Study summary
A scientific approach to decision-making can help entrepreneurs to abandon unpromising ideas and reduce the number of times they pivot to new business models.
General description
Training on how to use a scientific approach to validate and develop business ideas is added to a three-month pre-acceleration programme for early stage entrepreneurs.
Benchmark programme
A three-month pre-acceleration programme focused on market validation. It consists of eight three-hour training sessions on tools and strategies aimed at testing the desirability of a product or service concept.
Aim
- To help founders to make better decisions about which business ideas to pursue
- To improve how founders develop their business ideas
Context
This intervention was tested in the early phase of entrepreneurial decision-making during which entrepreneurs explore and develop ideas about their business models before they commit resources to their venture.
Participants
Entrepreneurs in nascent startups with a business idea they want to develop further. They’re yet to undertake significant steps to bring their product or service to the market.
On average, firms have two to three members participating in the training. Less than a third of the participants are women, the average age is 30 years old and team members dedicate an average of 11 hours a week to the business. Overall, they have low levels of industry, entrepreneurial and managerial experience.
Tweak
During the sessions, half of the startups are trained on a scientific approach to decision-making: how to elaborate theories about their businesses, derive hypotheses from these theories and test them rigorously. Meanwhile, the other half are left to follow their own intuition on how to best apply the tools presented during the general training.
Results
- Being taught how to implement a scientific approach to decision-making increased the probability that nascent entrepreneurs ceased all activities related to their business idea (‘exited’) by about 20 percentage points.
- Entrepreneurs trained in the scientific approach to decision-making were slightly less likely to pivot more than twice.

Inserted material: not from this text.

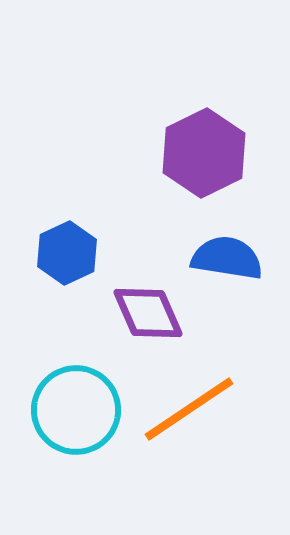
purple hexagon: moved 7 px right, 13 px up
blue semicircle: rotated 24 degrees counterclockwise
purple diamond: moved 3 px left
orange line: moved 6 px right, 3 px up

- During the first year and a half following the start of the programme, firms receiving the scientific approach training experienced slightly higher revenue flows, but by the end of the observation period, there was no significant difference in revenue terms between firms that received the scientific approach component and those that didn’t.
Policy implications
- A scientific approach to decision-making can help entrepreneurs to abandon unpromising ideas and reduce the number of times they pivot to new business models. This saves the time and resources that entrepreneurs devote to business exploration activities.